Trueman would go into the opposition dressing room and count his victims; and that was before the match began. One young Varsity batsman said: "Well bowled, Trueman, damned good ball," and got the unanswerable reply: "Aye, too good for thee."

One night he tried to teach me to bowl too. Jo, my partner and I, went to "Trueman Towers" — as he used to call his bungalow — for dinner and he brought out the ball with which he knocked over those five Australians.

"Now, look, it's perfectly simple. Hide the ball behind your back, shift the seam round in your hand and as your arm comes over watch the batsman's feet. Pitch it leg stump and hit the top of the off. Could not be simpler, could it? I could do it but none of the modern bowlers have a clue."

Of course I was in my late 50s at the time and the chance of using the new ball for England seemed to have slipped away.

Not for Fred Trueman. He believed, right to the start of that dreadful illness, that he could bowl out any side on earth. "Brian Lara? I'd do him with the ball coming back in. Steve Waugh? No problem. A bit scared if you ask me. Kevin Pietersen? The Yorker would sort him. None of 'em fit to bat in the same nets as Frank Worrell, Len Hutton and Everton Weekes."

Two years ago he came across a book he knew I would like about the rogue publisher Robert Maxwell. He got his old Yorkshire colleague Bob Appleyard, who worked for Maxwell, to sign it. Fred autographed it too. "I'll have to post it to you; or you and Jo drop in for a spot of tea and you can take it back with you. I've read it; it's good.
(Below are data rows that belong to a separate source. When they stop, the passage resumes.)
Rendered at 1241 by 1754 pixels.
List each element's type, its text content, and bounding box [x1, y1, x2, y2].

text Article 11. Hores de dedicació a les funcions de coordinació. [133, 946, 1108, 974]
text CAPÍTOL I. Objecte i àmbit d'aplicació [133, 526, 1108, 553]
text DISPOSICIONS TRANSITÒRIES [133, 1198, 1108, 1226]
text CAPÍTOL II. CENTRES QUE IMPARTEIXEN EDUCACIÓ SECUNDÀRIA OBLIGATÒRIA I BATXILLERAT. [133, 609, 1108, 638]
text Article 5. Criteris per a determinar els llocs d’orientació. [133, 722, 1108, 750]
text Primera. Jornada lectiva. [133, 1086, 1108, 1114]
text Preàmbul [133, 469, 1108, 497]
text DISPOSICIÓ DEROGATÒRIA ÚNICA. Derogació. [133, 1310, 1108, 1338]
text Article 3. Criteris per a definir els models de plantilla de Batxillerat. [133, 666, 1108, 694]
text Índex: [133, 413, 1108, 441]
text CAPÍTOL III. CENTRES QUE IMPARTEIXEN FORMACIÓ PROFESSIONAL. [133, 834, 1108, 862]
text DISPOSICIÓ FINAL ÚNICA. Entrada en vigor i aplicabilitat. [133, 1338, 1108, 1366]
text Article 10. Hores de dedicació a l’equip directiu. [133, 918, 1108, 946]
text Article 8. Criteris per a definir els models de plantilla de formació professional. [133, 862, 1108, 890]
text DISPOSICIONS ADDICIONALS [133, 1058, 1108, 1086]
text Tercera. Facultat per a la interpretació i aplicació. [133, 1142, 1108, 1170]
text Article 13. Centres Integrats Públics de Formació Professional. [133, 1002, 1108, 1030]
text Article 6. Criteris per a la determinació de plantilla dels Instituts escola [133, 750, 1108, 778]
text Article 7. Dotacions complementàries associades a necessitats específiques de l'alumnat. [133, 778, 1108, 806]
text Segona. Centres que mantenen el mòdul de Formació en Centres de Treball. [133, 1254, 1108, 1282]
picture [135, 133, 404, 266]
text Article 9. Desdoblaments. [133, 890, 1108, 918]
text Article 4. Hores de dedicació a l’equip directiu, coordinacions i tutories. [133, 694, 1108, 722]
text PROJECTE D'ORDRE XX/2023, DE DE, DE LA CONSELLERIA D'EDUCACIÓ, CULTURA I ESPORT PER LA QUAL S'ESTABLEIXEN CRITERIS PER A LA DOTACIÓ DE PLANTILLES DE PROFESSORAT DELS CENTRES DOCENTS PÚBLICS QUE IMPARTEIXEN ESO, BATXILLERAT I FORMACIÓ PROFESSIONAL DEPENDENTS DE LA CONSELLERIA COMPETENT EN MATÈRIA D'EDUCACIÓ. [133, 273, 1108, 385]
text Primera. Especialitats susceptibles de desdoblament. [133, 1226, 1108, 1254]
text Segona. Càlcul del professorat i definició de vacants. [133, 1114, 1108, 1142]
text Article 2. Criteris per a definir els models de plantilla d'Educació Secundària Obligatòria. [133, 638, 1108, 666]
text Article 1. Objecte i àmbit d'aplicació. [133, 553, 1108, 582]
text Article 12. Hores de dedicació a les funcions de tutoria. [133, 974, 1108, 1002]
Perhaps I'll post it."

Somehow as, aged 75, he continued to make television appearances, deliver those witty after-dinner speeches, and keep an eye on his new pet, a dog from a rescue centre he had transformed from a nervous wreck into an animal as confident as Fred Trueman, the book never reached the post office.

"We've lost him, Ted," Veronica phoned to say as Marcus Trescothick reached his century at Leeds that Saturday morning.

I held back the tears that day because there was professional work to be done but if she brings the book to the funeral I doubt if I'll be so restrained as the 40 years of memories with my old mate come flooding back.